Professor Smith highlights the importance of collaboration in the editing process, including digital work. In producing digital archives, Professor Smith found herself working with other scholars; she noted how much she enjoyed doing so and even made sure to point out that most of her books are co-authored. Her likeness for collaboration possibly stems from her belief that the tools that scholars produce are not more important than the people who produce them. Respecting the hard labor and good work of editors is a good thing, and worshipping the tools they create is not. She takes a very humane approach to the editing process, making it known that as people get their hands “dirty” in messy archives, even the most principled editors will make mistakes. Professor Smith recalls a time when her own graduate student caught a mistake in one of her works. A second “pair of eyes” is fundamental then in the editing process. Collaboration is important because the more “eyes” you have, the more accurate the editing process will be. She calls editors “stewards” who owe it to readers, and those becoming acquainted with editing, to make the editorial process “transparent,” and not pretend to know things they don’t actually know. In her article, “The Human Touch Software of the Highest Order,” Professor Smith discusses the different attitudes towards editing. She insists that even with collaborative efforts, editors need not agree on every aspect of the process. She says, “Each can report what she sees and audiences benefit from multiple viewpoints”(Smith 14). This seems to make collaborative efforts appear more friendly rather than competitive. I think better works can be produced this way.

Alongside her discussion of the editing process, Professor Smith discussed her current work-in-progress, the Emily Dickinson archive.  Her goal is to create an archive that allows for an open “space of knowledge exchange for a networked world of scholars, students, and readers.” One of her aims is to make this archive open for public access. I especially appreciated her outlook on this project, one that does not see knowledge as restricted. Hardvard University has asked her to sell her archive and others urge her to make it a “closed” space. Professor Smith, however, argues that Emily Dickinson’s manuscript is already open because these matters are of public record. She simply doesn’t understand why access to Dickinson’s manuscripts should be restricted. I completely agree. Openness is a key value to uphold as the humanities becomes more and more “digital.” Scholars and non-scholars alike can contribute to the growth of knowledge.

Tuesday, September 10, 2013

The Beggar and the Player In John Gay’s The Beggar’s Opera


What I found to be particularly interesting about John Gay’s The Beggar’s Opera, is the inclusion of the Beggar, the fictional author of the play, and the Player as characters. These two characters appear in the beginning of the drama and reappear towards the very end, but within different contexts.

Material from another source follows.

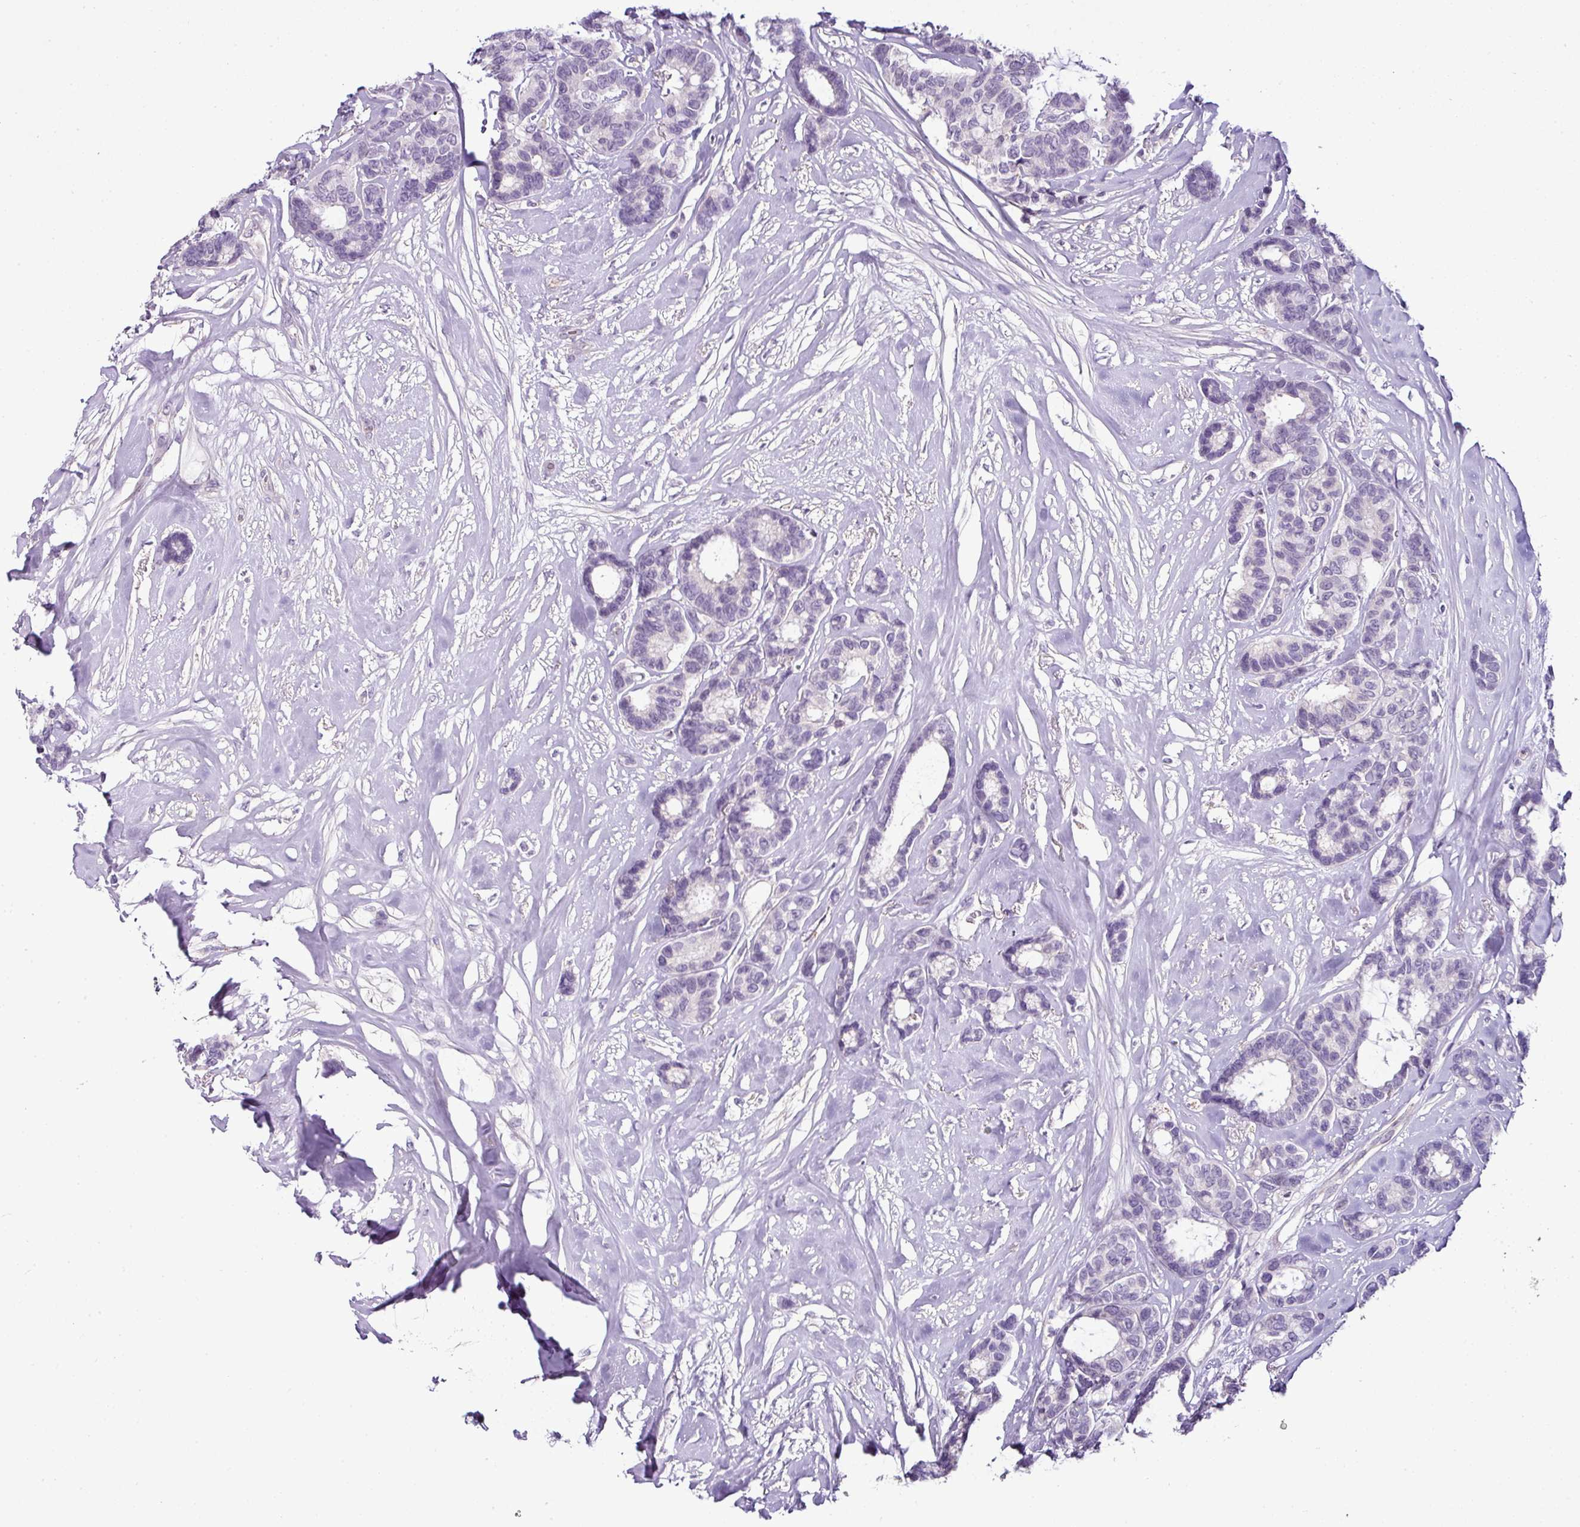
{"staining": {"intensity": "negative", "quantity": "none", "location": "none"}, "tissue": "breast cancer", "cell_type": "Tumor cells", "image_type": "cancer", "snomed": [{"axis": "morphology", "description": "Duct carcinoma"}, {"axis": "topography", "description": "Breast"}], "caption": "A histopathology image of invasive ductal carcinoma (breast) stained for a protein displays no brown staining in tumor cells. The staining is performed using DAB brown chromogen with nuclei counter-stained in using hematoxylin.", "gene": "TEX30", "patient": {"sex": "female", "age": 87}}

The Beggar and the Player are having a discussion in the introduction of The Beggar’s Opera. While they share this dialogue, they are at a distance from the play itself. Why would Gay create a fictional author? Is this his way of avoiding authorship should his contemporaries label him seditious? Would the Beggar and the Player’s exchange be performed on stage, or was it only meant to be read? I asked myself these questions but had trouble answering them. When I first read the exchange between the Beggar and the Player, I was under the impression that the play will adhere to conventions found in the operas. The Beggar makes this clear to the Player when he says, “I have introduced the similes that are in all your celebrated operas” and then goes on to explain some of these inclusions (41). At this point in the reading, I didn’t have the slightest idea as to what the initial dialogue’s purpose is. By the end of the piece, however, I felt I could answer some of my own questions.

By the end of the piece, the Beggar and the Player appear once more. However, they are no longer at a distance, but rather “enter” the scene itself (120).  By entering the scene, have they become characters in the play? It is in this scene that we learn about the Beggar’s authorial intention: to apply “poetical justice” to the end of his play in order to punish vice and reward virtue (120). He thus intended on executing Macheath. The Player, however, interjects and says, “Why then, friend, this is a downright deep tragedy. The catastrophe is manifestly wrong, for an opera must end happily” to which the Beggar complies (191).  Nonetheless, the Beggar makes it clear that had the play gone as he intended, “it would have carried a most excellent moral” (121).

The Beggar and the Player represent a tension existing in Gay’s contemporary society: wanting to abide by the traditional neoclassical features of a drama, and yet having to accommodate the literature to fulfill the public’s new interest. I don’t think Gay was going to simply end his drama within the conventions of an Italian opera without making it clear that he detests doing so. So, how can he do this without facing backlash from his contemporary society? He creates a fictional author, the Beggar.

By the end of the play, I was able to answer some of my initial questions. I was nonetheless left with many more unanswered. Does Gay’s ending imply that the audience’s expectations triumph over the author’s desire? By making the fictional author a beggar, is Gay hinting that the Beggar had no choice but to denounce poetic merit for the sake of making an income? Is the author a commodity then?